Schrijf de regels letterlijk over, te beginnen bij de eerste regel van de verzamelde gegevens en stoppend na de regel met "## Das Disposições Finais".

Verzamelde gegevens
- - - - -
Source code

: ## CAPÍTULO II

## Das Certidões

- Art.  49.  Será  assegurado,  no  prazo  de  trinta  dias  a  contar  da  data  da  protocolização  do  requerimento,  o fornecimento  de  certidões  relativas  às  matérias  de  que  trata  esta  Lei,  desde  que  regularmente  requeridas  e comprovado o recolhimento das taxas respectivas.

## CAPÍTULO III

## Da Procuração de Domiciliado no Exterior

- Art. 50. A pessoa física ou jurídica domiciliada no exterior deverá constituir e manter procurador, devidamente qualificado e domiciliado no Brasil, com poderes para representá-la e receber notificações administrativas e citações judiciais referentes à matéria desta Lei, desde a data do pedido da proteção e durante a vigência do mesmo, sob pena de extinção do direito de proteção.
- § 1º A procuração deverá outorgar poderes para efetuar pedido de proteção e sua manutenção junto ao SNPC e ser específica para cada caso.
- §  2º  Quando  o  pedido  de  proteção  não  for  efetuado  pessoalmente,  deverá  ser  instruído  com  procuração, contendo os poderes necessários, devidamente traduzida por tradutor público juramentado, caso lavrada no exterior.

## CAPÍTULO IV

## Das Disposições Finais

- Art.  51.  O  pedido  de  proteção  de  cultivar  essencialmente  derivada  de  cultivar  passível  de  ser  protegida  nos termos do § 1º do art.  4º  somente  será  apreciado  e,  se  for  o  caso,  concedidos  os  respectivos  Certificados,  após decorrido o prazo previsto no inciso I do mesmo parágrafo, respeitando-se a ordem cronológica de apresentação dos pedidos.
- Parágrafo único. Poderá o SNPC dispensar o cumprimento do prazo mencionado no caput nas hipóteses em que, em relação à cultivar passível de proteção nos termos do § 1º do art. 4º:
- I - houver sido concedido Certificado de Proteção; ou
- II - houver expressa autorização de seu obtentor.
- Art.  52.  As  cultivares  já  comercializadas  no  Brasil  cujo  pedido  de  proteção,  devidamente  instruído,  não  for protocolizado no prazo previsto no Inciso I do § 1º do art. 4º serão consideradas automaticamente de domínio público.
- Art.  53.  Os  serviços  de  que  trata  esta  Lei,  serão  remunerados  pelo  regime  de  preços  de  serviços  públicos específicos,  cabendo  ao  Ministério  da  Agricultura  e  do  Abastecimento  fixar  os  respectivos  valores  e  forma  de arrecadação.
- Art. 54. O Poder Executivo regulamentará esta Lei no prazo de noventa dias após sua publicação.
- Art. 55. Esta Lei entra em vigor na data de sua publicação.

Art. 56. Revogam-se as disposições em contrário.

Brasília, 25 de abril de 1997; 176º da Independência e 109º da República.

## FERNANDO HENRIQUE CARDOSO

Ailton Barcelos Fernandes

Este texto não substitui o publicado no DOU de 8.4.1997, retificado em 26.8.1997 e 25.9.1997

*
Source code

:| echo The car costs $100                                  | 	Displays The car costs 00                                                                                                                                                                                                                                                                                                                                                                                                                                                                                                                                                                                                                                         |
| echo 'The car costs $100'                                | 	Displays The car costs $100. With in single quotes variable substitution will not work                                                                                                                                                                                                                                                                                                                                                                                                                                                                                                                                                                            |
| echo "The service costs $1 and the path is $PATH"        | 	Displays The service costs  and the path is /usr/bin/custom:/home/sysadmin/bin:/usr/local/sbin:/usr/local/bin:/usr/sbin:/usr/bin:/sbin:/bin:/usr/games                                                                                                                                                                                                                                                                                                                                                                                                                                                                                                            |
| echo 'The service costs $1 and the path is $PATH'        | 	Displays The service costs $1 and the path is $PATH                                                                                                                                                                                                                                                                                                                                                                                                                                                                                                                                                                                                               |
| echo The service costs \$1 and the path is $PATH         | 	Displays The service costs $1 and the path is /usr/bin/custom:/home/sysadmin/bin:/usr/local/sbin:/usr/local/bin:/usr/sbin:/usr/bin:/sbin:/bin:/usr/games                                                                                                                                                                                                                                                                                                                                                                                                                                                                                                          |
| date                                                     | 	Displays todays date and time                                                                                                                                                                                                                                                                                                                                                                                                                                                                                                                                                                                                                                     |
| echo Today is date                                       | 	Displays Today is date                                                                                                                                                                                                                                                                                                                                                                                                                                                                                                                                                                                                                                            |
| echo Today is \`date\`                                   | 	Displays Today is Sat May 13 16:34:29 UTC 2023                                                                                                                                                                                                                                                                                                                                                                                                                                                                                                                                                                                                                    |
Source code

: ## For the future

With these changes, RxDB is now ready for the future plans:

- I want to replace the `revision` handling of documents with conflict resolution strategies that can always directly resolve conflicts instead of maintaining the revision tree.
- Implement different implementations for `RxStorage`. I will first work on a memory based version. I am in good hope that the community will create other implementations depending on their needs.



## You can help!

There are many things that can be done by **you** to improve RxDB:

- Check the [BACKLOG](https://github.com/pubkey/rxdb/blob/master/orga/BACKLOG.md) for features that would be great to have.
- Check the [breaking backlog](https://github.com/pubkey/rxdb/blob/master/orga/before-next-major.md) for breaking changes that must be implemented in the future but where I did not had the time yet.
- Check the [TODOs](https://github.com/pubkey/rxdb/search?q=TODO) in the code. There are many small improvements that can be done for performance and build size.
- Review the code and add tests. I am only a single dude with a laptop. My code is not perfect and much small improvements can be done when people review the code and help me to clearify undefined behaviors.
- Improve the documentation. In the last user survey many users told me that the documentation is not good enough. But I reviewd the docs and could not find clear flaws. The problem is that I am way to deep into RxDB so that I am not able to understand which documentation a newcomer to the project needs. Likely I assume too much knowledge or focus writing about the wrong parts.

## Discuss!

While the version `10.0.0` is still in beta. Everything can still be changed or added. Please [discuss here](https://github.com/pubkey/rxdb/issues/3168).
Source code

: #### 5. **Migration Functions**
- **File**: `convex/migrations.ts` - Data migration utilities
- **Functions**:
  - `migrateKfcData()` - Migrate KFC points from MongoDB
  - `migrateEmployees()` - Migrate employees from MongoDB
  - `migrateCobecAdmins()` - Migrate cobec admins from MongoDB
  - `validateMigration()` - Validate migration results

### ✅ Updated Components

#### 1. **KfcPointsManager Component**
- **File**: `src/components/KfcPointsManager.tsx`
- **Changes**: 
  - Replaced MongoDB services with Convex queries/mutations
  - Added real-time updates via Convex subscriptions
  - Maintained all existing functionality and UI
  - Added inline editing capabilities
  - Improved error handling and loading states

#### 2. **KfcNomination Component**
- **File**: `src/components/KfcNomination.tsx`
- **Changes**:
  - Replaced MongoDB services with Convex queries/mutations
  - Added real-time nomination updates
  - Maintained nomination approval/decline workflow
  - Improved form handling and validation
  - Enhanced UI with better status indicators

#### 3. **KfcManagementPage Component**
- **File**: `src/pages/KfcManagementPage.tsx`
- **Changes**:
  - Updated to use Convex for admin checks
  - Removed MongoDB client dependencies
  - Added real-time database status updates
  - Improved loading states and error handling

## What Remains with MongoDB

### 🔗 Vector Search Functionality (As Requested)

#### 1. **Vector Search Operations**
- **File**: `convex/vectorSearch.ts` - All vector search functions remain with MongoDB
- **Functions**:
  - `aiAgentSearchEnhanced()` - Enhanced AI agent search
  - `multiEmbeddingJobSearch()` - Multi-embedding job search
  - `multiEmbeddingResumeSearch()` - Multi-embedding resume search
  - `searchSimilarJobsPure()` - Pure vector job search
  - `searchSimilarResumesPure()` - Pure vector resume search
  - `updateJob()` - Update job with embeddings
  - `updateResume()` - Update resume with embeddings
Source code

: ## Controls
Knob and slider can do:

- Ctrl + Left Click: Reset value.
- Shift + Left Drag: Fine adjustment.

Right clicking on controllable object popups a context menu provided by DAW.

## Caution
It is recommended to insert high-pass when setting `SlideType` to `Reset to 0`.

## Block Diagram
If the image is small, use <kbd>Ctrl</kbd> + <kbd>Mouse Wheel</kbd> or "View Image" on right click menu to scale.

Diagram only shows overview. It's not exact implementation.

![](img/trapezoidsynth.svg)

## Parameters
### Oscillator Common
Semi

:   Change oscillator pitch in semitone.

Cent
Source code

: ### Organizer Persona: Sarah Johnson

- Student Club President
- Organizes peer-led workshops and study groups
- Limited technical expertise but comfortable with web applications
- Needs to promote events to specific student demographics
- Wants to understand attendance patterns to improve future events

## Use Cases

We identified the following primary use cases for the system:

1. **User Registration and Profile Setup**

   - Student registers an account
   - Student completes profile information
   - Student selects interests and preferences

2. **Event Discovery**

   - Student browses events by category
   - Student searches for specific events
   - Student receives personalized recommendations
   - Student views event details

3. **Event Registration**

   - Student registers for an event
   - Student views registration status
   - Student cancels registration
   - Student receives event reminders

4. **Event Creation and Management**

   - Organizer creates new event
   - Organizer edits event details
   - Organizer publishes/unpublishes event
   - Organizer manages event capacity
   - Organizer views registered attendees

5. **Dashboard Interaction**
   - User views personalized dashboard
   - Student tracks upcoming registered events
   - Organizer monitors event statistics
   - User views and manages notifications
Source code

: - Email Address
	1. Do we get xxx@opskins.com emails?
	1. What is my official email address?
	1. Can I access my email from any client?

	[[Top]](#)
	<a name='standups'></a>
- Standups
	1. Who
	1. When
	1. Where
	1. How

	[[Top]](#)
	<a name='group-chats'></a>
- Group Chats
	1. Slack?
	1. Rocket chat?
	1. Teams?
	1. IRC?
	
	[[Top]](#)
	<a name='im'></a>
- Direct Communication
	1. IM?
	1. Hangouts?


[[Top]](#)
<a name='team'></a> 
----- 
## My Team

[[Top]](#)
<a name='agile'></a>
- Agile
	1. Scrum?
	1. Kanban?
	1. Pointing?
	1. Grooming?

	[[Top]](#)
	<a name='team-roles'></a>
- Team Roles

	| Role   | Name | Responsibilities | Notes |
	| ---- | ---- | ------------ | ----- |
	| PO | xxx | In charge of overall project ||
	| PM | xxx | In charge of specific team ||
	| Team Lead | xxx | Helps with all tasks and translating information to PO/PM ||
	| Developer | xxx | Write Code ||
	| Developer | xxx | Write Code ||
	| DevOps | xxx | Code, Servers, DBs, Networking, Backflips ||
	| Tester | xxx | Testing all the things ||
- - - - -
== Uitgewerkte opdracht ==
Source code

: ## CAPÍTULO II

## Das Certidões

- Art.  49.  Será  assegurado,  no  prazo  de  trinta  dias  a  contar  da  data  da  protocolização  do  requerimento,  o fornecimento  de  certidões  relativas  às  matérias  de  que  trata  esta  Lei,  desde  que  regularmente  requeridas  e comprovado o recolhimento das taxas respectivas.

## CAPÍTULO III

## Da Procuração de Domiciliado no Exterior

- Art. 50. A pessoa física ou jurídica domiciliada no exterior deverá constituir e manter procurador, devidamente qualificado e domiciliado no Brasil, com poderes para representá-la e receber notificações administrativas e citações judiciais referentes à matéria desta Lei, desde a data do pedido da proteção e durante a vigência do mesmo, sob pena de extinção do direito de proteção.
- § 1º A procuração deverá outorgar poderes para efetuar pedido de proteção e sua manutenção junto ao SNPC e ser específica para cada caso.
- §  2º  Quando  o  pedido  de  proteção  não  for  efetuado  pessoalmente,  deverá  ser  instruído  com  procuração, contendo os poderes necessários, devidamente traduzida por tradutor público juramentado, caso lavrada no exterior.

## CAPÍTULO IV

## Das Disposições Finais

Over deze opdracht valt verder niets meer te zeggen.